Our time together became one more thing to obscure from the view of concerned loved ones. Before I fell sick we were hiking several times a week and holding hands through boggy ground. He spotted me by keeping his hand on my back whenever we climbed anything. Then I was picking his nephew up from daycare for trips to the park. We shared water bottles and very possibly bronchitis.

This sickness was just another excuse to be in constant contact: we had to text the moment our step tests came back (negative, but still expensive). When I told him what I was learning to play, he was elated. We connected online and could play levels, or even build our own worlds, together while we were quarantined separately.

The aesthetic of the game is difficult to describe, and that’s unfortunate, because it fits that First Love Ex-Boyfriend to a T. So that you understand him: He brought Anne Rice into my life when we were both 15 and we rekindled our spark over worship of Dave Grohl, Neil Gaiman’s The Sandman, and Invader Zim. Think about the very first time you watched A Nightmare Before ChristmasThat is what Little Big Planet feels like.

So that you understand the game: Characters are dolls really, but they seem meaner and tougher than the word suggests. It helps that they are brown with textures so lifelike I imagine I’ve touched them. Different weights of wool offer veritable shadows in between strands of “fabric.” We are not talking about Barbie here.

Players build and customize a doll, then drag this avatar along different levels. Teammates help each other move objects, collect sparkly prizes and complete levels, which are mazes or races.
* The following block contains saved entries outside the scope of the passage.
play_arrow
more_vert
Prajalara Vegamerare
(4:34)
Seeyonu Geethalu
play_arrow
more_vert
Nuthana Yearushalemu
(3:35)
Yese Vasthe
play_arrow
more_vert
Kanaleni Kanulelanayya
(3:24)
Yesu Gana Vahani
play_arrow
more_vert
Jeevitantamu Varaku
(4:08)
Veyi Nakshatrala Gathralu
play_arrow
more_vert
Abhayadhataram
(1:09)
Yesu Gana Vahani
Yeah, it’s all scrolling and Mario Bros. is an ancient ancestor. (It should be no surprise that we live and die by “Overwatch” now.) But gosh darmit this was good clean fun. I got lost in those levels and felt my posture, sore lungs, and weary spirit ease.

I learned my own habits as a gamer, especially when playing puzzle games or aimlessly exploring boards: I talk. About my real life. If I am playing with, or just sitting in a room with, a person or the people I trust, I talk more when my hands mash buttons.

It was hard and perhaps the cough syrup loosened me up, for I confessed to my siblings, my best friends, about all the hard things that happened to me in the previous bad year. I also told them I was spending so much time with First Love Ex, because he felt safe and familiar. Even though he was dating someone else. I recoiled in fear of judgement, but none came.

Telling once made it easier to tell more, again, later. To others. To a therapist, eventually.

I started gaming again during a dark time and it made the world a little brighter. When my eyes were busy I could confess some painful experiences to the people who loved me best. It helped me recover imagination and creativity. It let me build worlds: first on screen, and then slowly, tenderly, to rebuild the one that is my life.

So small, the things that broke me: A knife at the throat. Living with a partner who drinks every day. Letting the first person you ever loved run a thumb over your lips while you feel guilty about what comes next.

Keeping these things to myself made them echo inside me, over and over, amplifying louder. The little big loneliness was the trap. Playing video games helped me imagine a way out.